¡Qué forma más vil de acabar con el honor de una persona!, pensé.
Hace años yo acudía a una tiendecita, un negocio familiar, donde encontrabas todo lo necesario para llenar la nevera. El dueño era un hombre amable y muy trabajador que junto a su mujer atendían el pequeño negocio. Su hijo mayor se encargaba del reparto al regresar del Instituto.
Todos pasábamos por esa tiendecita de barrio, siempre abierta, a muchos nos solucionaba la compra al regresar del trabajo a última hora. El dueño estaba muy agradecido con los clientes que tenía, y siempre nos atendía con agrado. Solía contarnos la satisfacción que sentía de poder vivir del negocio y dar estudios a sus hijos.

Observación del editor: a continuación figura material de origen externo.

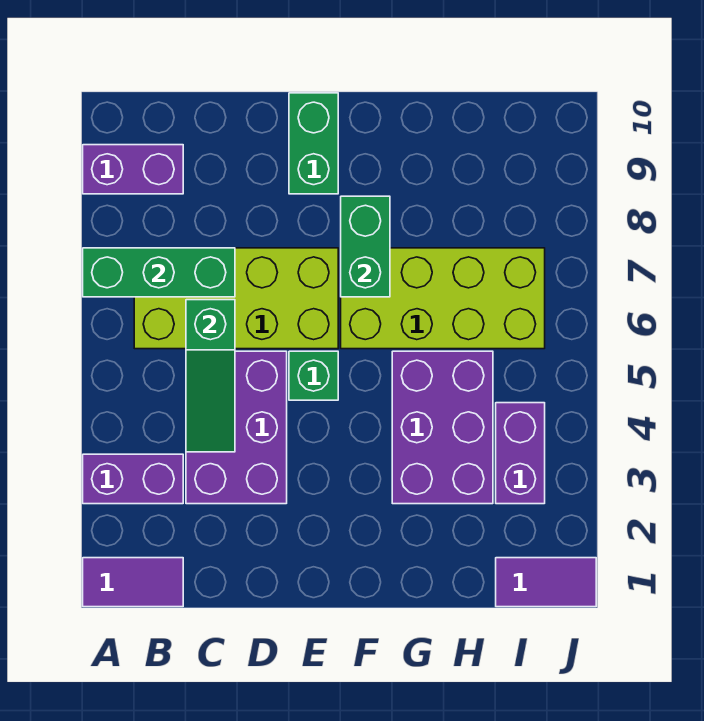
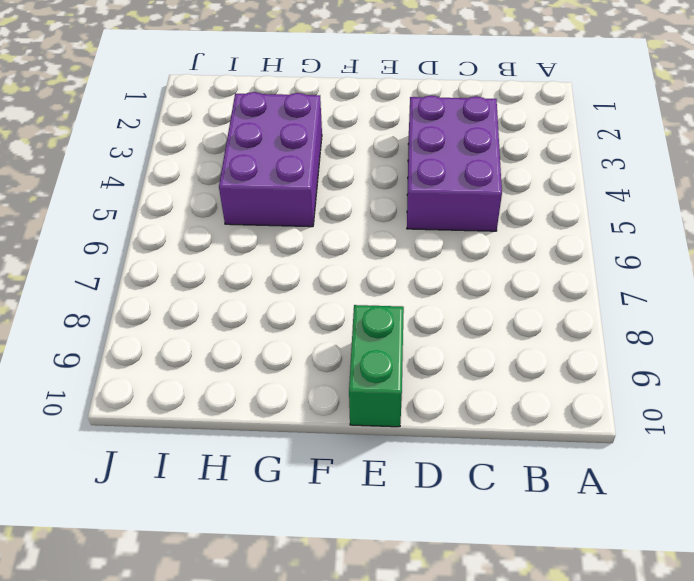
none -> purple 1x2 tile [83,558,183,607]
none -> purple 1x2 brick [83,454,183,504]
none -> purple 1x2 brick [83,145,183,194]

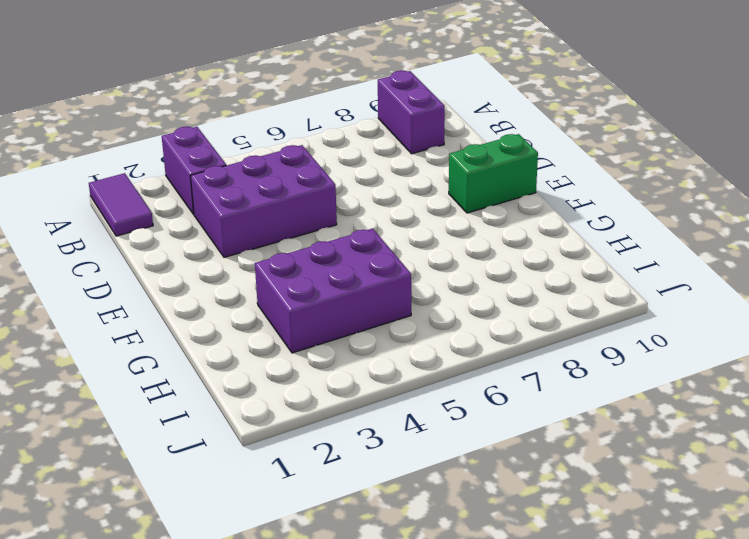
none -> lime 2x4 brick [134,248,338,349]
none -> green 1x1 brick [289,351,338,400]
none -> lime 2x4 brick [341,248,545,349]

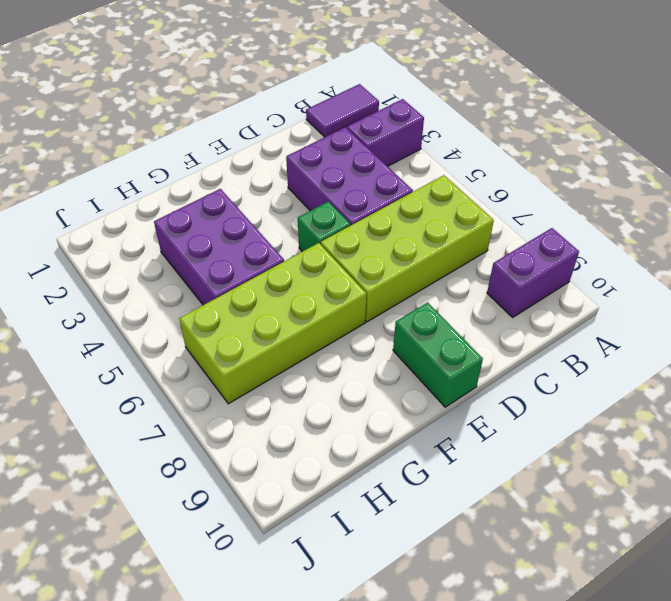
none -> purple 1x2 tile [496,558,596,607]
none -> purple 1x2 brick [496,403,545,504]
none -> green 1x3 brick [83,248,235,297]

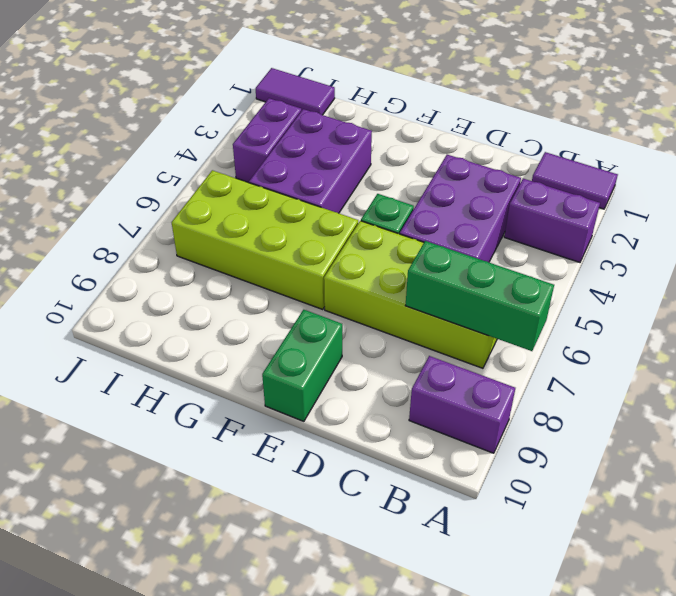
none -> green 1x3 slope [186,300,235,452]
none -> green 1x2 brick [341,196,390,297]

Un día, comenzó a rondar por la zona un rumor que unos habían oído y otros daban como cierto que trapicheaban con drogas: fue la palabra maldita. Dio paso a crear entre unos y otros la desconfianza y, poco a poco, dejaron de entrar.
Ese pobre hombre, honrado y trabajador, cayó en desgracia y cada vez acudía menos gente. Y comenzó la mayor pesadilla para toda la familia: el miedo, el dolor y el sabor amargo de la injusticia. Muchos de sus vecinos no creyeron el rumor, pero los maledicentes lo expandieron de tal forma que lo convirtieron en cierto.
Justo en la esquina posterior habían comenzado una obra en un local más grande que supliría con creces al anterior; su inauguración sería un alivio para todos los residentes. Por fin el dueño de la tiendecita se vio forzado a cerrar y se trasladó con toda la familia en su pequeña furgoneta a otro lugar donde empezar de nuevo.
Pasó casi un año desde la apertura. Tenían muchos clientes y era difícil encontrar un lugar donde aparcar.
Una tarde de un lluvioso día de otoño, varios coches de policía aparcaron en la puerta del establecimiento, hicieron salir a todos los clientes y cerraron la entrada. Se quedaron varias horas dentro; salían con cajas una y otra vez que cargaban en los furgones y, por fin, salieron esposados los dueños. El local fue clausurado por la policía y, otra vez, nos quedamos sin suministros para el vecindario.
Todos los vecinos queríamos saber, esperábamos noticias, salió un pequeño recorte en un periódico local sobre el registro y pasaron varios meses hasta que pudimos saber la verdad.
Tiempo después se supo que estos nuevos propietarios fueron los partícipes de lanzar el bulo sobre el dueño de la Tiendecita y no necesitaron mucho tiempo para, con esa mentira, apoderarse de la zona y crear un foco de destrucción para todos los que vivíamos en el entorno.
Sólo hizo falta un año para que la verdad saliese a la luz, pero el daño que causó aquella calumnia a una familia inocente quedó para siempre en nuestra memoria.
El honor se lo gana uno por sus actos pero el deshonor creado con una mentira, te puede destrozar la vida.